» **Extract**
José Martí's Our America:
From National to Hemispheric Cultural Studies

General

José Martí's Our America: From National to Hemispheric Cultural Studies. Edited by Jeffrey Belnap and Raul Fernandez. New Americanists. Durham: Duke University Press, 1999. Notes. Index. viii, 344 pp. Cloth, $49.95. Paper, $17.95.

The generally intelligent and well-informed essays in this book underscore the difficulties in trying to salvage the work of the Cuban José Martí for our times in any other domain save that of literature. To read Martí as anything other than one of Spanish America's greatest writers, that is, to read him as a social commentator, or as an analyst, and even a theorist, of hemispheric affairs, is a melancholic exercise in belated recognition. Martí's life and works, it is true, foreshadowed many quintessentially "modern" experiences: among others, the artist's alienation from the masses, the plight of exiles and "stateless people" all over the world, and the rise of U.S. imperialism. However, as several of the essays in this collection show, he was not unique in this respect. The essays by Rosaura Sánchez, Beatriz Pita, and Brenda Gayle Plummer remind us that other contemporaries, such as the californiana novelist Amparo Ruiz de Burton and the Haitian Anténor Firmin, also wrote, perhaps less elegantly, about their condition as liminal subjects in the borderlands between the U.S. and Latin America, and as individuals caught in the clash between tradition and modernity. Moreover, the "canonical" founding figures of Western modernity, the trinity of Marx, Nietzsche, and Freud, in particular, performed similar and more openly influential analyses of modernity in a more general context. Martí indeed foresaw many things, but so did others, and their voices, unlike Martí's, were heard in their time. Thus to read Martí as a precursor of present-day trends in theory such as "border studies" or "cultural studies" risks reducing his work to a series of commonplaces.

Nevertheless, this is what most of the articles in this collection end up doing. Despite the insightful observations by Donald E. Pease about Martí's and Tocqueville's differing views of the U.S., Doris Sommer's about Martí's re-fashioning of Walt Whitman for Spanish American consumption, or Susana Rotker's about Martí and the condition of exile, to mention three instances, these essays all underscore the dearth of "theory" in Martí's text.

In fact, what Martí states eloquently but with no immediate impact in his essay "Nuestra America" ("Our America," 1891) was later said by others (such as the Uruguayan José Enrique Rodó and his followers) and these ideas were in turn dismantled by subsequent generations of writers from marxist, anthropological, and deconstructive perspectives. (A useful account of the fate of Latin American ideologies of "autochthony" [End Page 345] such as those of Martí and Rodó can be found in Carlos J. Alonso's book The Spanish American Regional Novel: Modernity and Autochthony.)

» **Collected data**
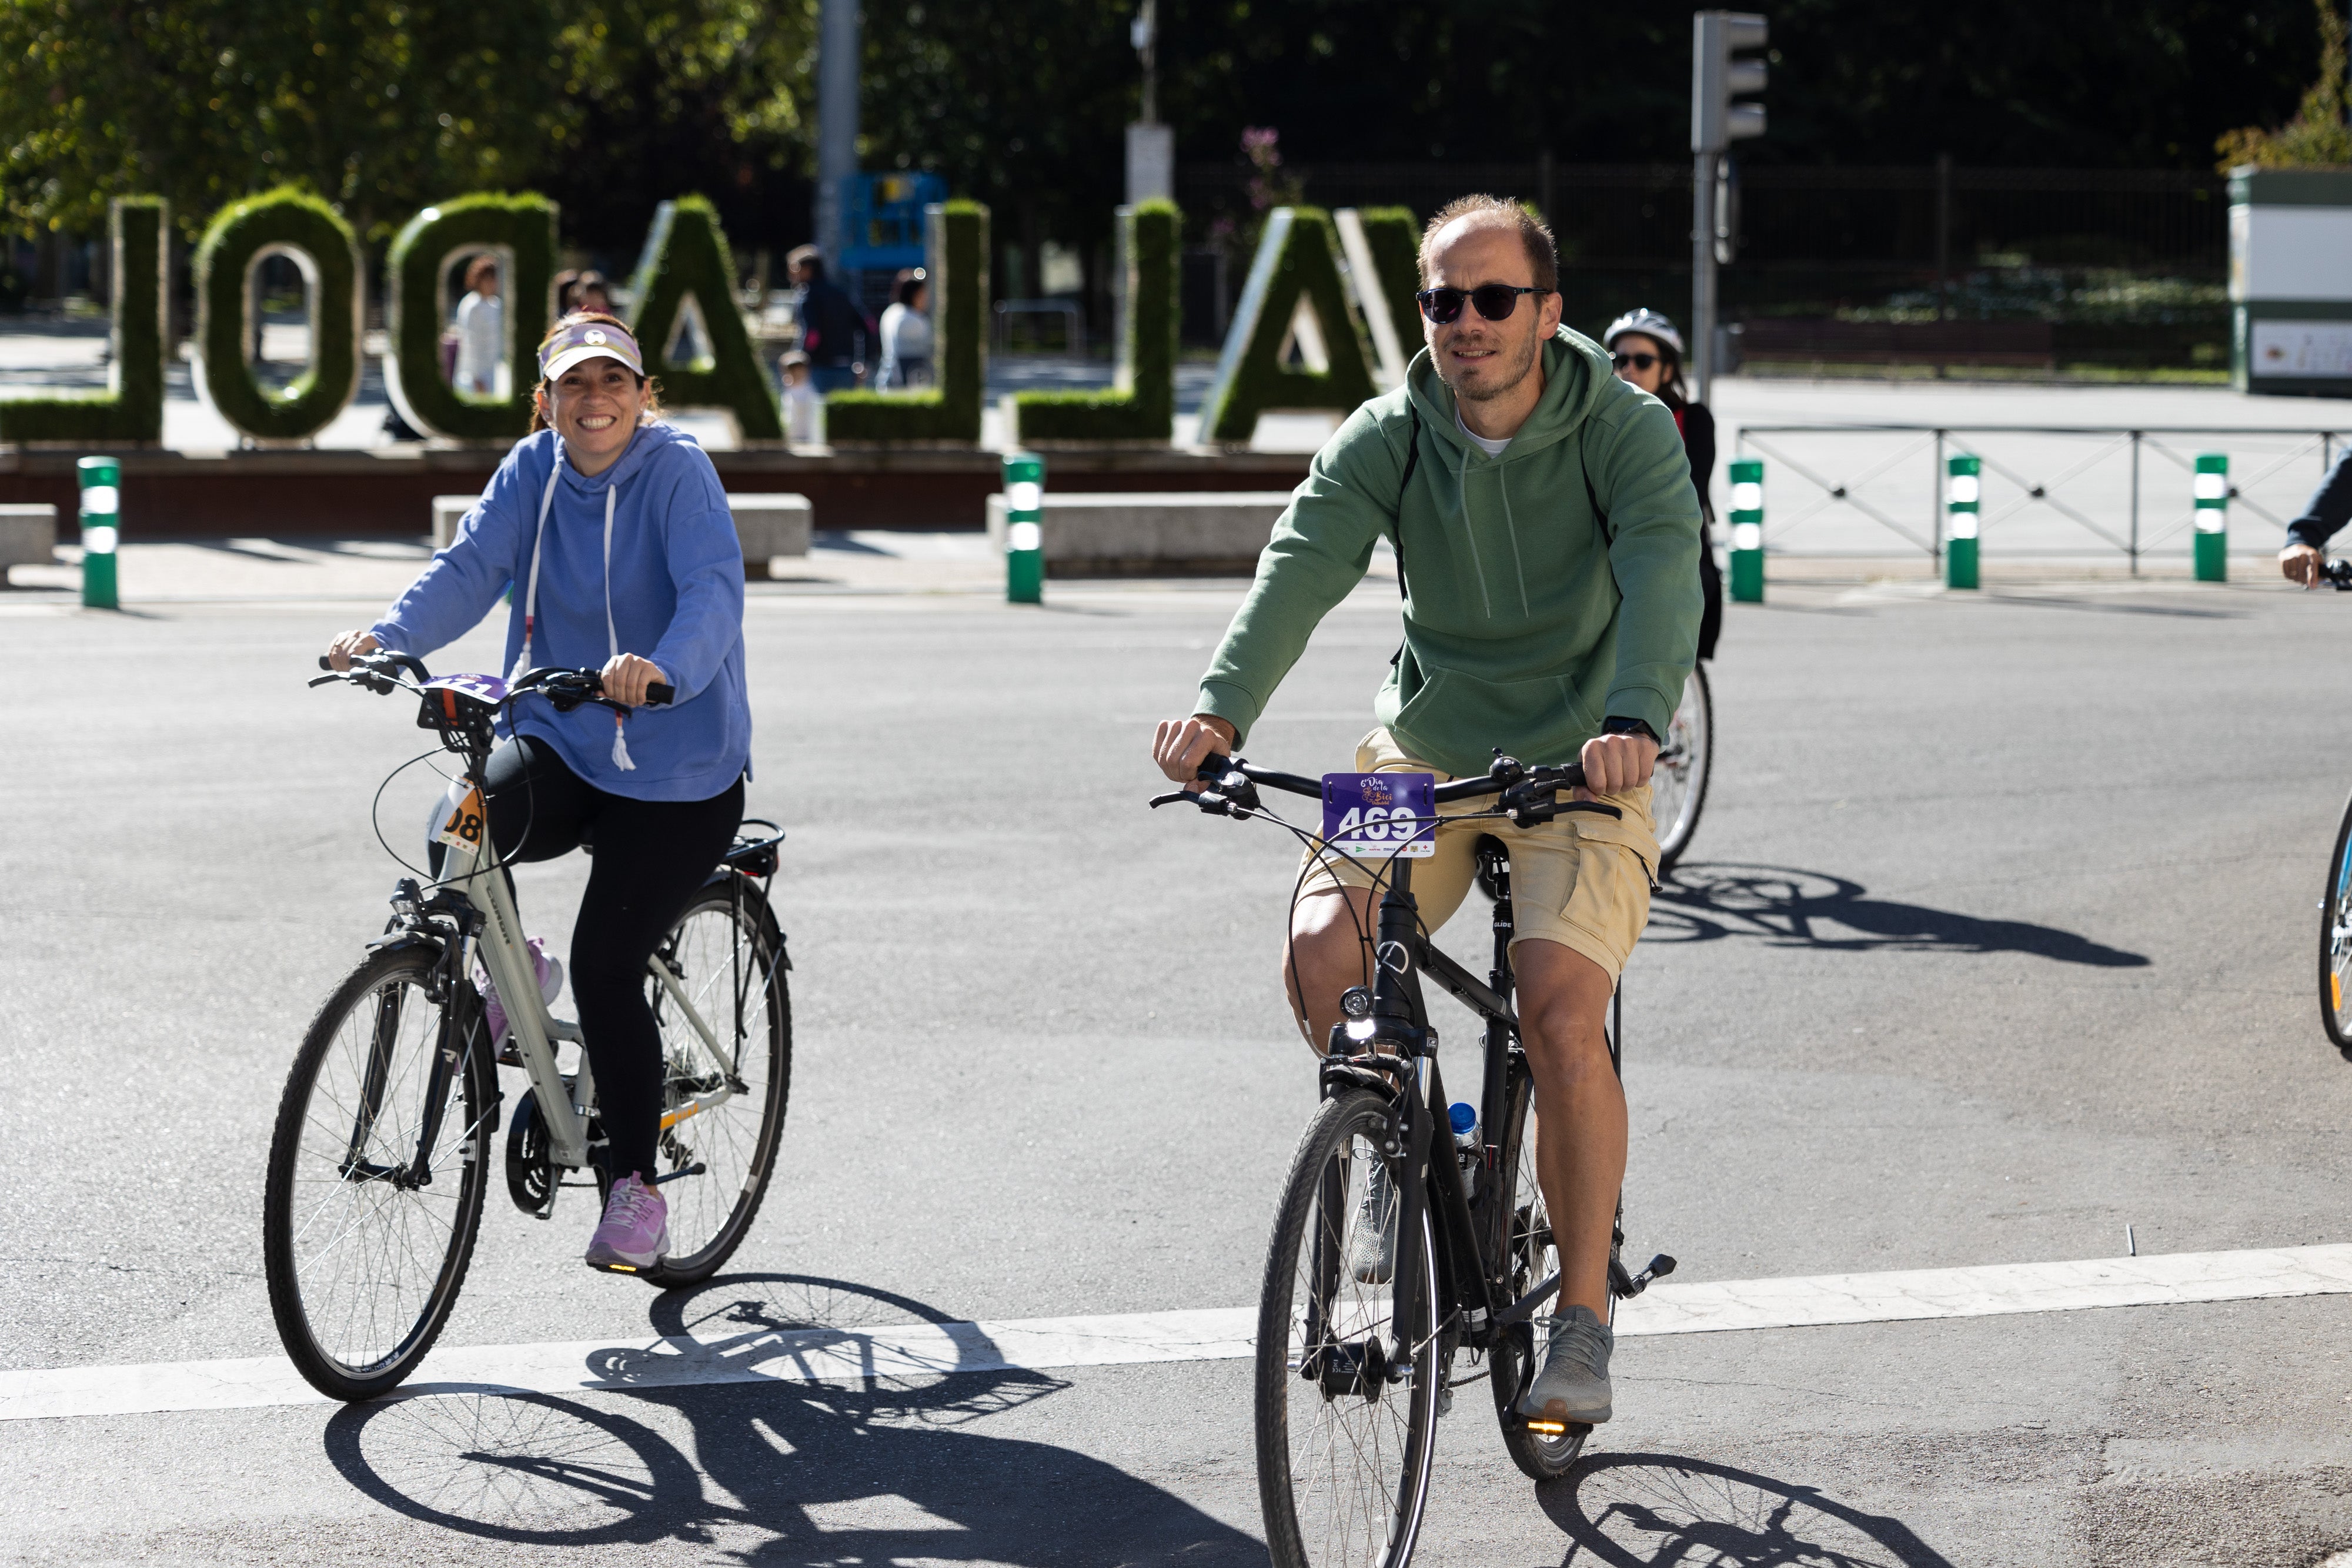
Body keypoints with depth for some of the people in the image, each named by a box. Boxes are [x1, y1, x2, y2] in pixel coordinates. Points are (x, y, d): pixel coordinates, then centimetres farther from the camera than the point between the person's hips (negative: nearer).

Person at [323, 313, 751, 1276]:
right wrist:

» **Questions to answer**
[1] From the review, write out the passage from "José Martí's Our America: From" to "Cloth, $49.95. Paper, $17.95.".
[2] According to the review, which essay by Martí appeared in 1891?
[3] Condense the paragraph of the review that begins "Nevertheless, this is what most" into a short bulleted list that keeps its main points.
The lines have no role in this exercise.

» **Expected results**
[1]
José Martí's Our America: From National to Hemispheric Cultural Studies. Edited by Jeffrey Belnap and Raul Fernandez. New Americanists. Durham: Duke University Press, 1999. Notes. Index. viii, 344 pp. Cloth, $49.95. Paper, $17.95.

[2] "Nuestra America" ("Our America")

[3]
- Most articles in the collection end up reading Martí as a precursor of present-day theory, which reduces his work to commonplaces.
- Some essays offer insightful observations: Donald E. Pease on Martí's and Tocqueville's differing views of the U.S., Doris Sommer on Martí's re-fashioning of Walt Whitman for Spanish American readers, and Susana Rotker on Martí and exile.
- Even so, these essays all underscore the dearth of "theory" in Martí's text.